As anyone knows who has even remotely followed the music industry over the past several years, the music labels are hurting ... and hurting badly. They are in a desperate search to develop new business models and revenue streams to replace the plunge in CD sales -- down 45% since 2000. We are talking billions and billions of dollars here -- simply gone. While the pervasive nature of music has exponentially grown during those years (i.e., consumers can find music literally everywhere over the Internet), the music labels' ability to monetize their content has fallen off a cliff.
That's why Warner Music has pulled its content from YouTube, as I reported yesterday. Music videos -- and the growing market for them on the Internet -- presents one "brightening" spot for the labels as the number (and size) of legitimate music-related sites grows.
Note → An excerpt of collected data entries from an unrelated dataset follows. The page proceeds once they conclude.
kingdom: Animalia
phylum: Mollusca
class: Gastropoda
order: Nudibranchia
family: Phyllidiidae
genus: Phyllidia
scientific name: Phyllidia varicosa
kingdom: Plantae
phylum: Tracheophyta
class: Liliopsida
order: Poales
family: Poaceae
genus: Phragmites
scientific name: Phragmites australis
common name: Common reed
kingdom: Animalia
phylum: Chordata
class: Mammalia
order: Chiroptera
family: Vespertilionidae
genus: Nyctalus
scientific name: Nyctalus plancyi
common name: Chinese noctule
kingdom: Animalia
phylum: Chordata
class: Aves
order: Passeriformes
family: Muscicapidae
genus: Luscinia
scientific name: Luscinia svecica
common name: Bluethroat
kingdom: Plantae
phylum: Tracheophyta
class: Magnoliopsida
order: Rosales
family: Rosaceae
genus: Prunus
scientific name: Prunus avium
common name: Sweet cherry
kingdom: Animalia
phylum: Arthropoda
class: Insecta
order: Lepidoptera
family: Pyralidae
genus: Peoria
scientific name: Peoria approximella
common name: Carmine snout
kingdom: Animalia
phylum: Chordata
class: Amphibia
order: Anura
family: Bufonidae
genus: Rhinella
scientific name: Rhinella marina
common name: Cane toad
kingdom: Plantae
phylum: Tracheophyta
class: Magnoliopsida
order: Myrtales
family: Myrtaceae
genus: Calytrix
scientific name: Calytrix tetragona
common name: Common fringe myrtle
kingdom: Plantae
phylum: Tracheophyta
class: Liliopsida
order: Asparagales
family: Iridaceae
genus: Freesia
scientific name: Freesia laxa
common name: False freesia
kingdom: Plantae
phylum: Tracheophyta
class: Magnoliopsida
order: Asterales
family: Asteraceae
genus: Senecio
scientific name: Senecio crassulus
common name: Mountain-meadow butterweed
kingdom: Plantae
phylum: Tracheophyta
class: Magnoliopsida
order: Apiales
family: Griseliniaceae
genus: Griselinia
Just a few years ago, the labels generated essentially $0 from the online distribution of music videos. Now, that number is closer to $300 million. That is a drop in the bucket, of course, when billions and billions of dollars have been lost (and when the bleeding of the labels' major revenue streams continues unabated). But, you can imagine -- the labels are understandably desperate to keep (and grow) what they have. And, Warner Music has taken its draconian steps to pull its content from YouTube because YouTube -- in the midst of its licensing renegotiations -- is refusing to pay the label what Warner Music believes its content is worth.
The parties will, of course, reach an amicable agreement ... and this will happen sooner rather than later. YouTube needs the content from one of the few original and remaining major music labels (and the company also needs to be "legitimate"), and Warner Bros. needs the revenues ... badly.